To members of my generation, "freedom" meant freedom from the three Cs: copyright, corporations and commodification. For the millennials, "freedom" means freedom from constraining TV schedules, commercial breaks and secondary market deadlines.

What has caused this shift?

The peer-to-peer revolution had nurtured the impression among people my age that, like all information, music and movies really "want to be free." Faced with this threatening image, the entertainment industry pre-2009 didn't hesitate to use brute force. Yet, the industry's famous cease-and-desist letters, legal maneuvers and constraining watermarking technology had the opposite effect. They only radicalized consumers further.

Around 2009, however, industry tactics changed. Apple's iTunes Music Store dropped DRM, other industry players followed and radical punishment strategies gave rise to more measured responses such as educational campaigns and other forms of consumer encouragement.

The war on music downloading shifted from a hot to a cold war. These subtle sociological marketing (rather than aggressively constraining legal or technological) efforts to reshape value perceptions tapped into a deeper level. The distinction was no longer legal/illegal but moral/immoral. Gradually, acquiescence to legal conventions about intellectual property became a matter of natural convenience and flexibility.

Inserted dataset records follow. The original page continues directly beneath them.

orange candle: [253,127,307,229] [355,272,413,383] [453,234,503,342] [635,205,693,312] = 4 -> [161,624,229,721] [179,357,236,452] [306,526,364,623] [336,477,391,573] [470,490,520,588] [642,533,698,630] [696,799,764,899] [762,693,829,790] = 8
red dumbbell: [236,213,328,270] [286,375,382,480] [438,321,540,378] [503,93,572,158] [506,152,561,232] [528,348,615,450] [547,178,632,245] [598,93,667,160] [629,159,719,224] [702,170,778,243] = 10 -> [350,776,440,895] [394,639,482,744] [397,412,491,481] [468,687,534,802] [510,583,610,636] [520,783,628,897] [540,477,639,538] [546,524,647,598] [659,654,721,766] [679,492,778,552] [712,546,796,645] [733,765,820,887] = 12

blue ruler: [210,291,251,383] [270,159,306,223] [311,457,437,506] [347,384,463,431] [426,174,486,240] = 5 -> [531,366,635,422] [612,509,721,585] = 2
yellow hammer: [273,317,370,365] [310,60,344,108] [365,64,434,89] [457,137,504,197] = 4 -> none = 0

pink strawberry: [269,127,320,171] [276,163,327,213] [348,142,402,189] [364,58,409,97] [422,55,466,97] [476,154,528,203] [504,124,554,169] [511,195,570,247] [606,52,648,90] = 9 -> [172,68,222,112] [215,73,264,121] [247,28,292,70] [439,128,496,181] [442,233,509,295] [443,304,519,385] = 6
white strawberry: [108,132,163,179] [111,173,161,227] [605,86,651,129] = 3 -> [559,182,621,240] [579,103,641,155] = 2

That's why the next generation of consumers -- now my students -- understand the value of legal entertainment consumption far better than members of my generation. That generation X people have grown up and are too busy (or too shy) now to look for torrents doesn't stop them from throwing the occasional Marxist hissy fit over the idea of having to pay a monthly subscription fee for a streaming service.

Today, entertainment consumption is no longer about escaping the market. Rather it is about escaping cable TV through services like Roku, Chromecast, Hulu, Netflix and Amazon Prime. Who would have thought that peer-to-peer would usher in the new era of Pay-TV?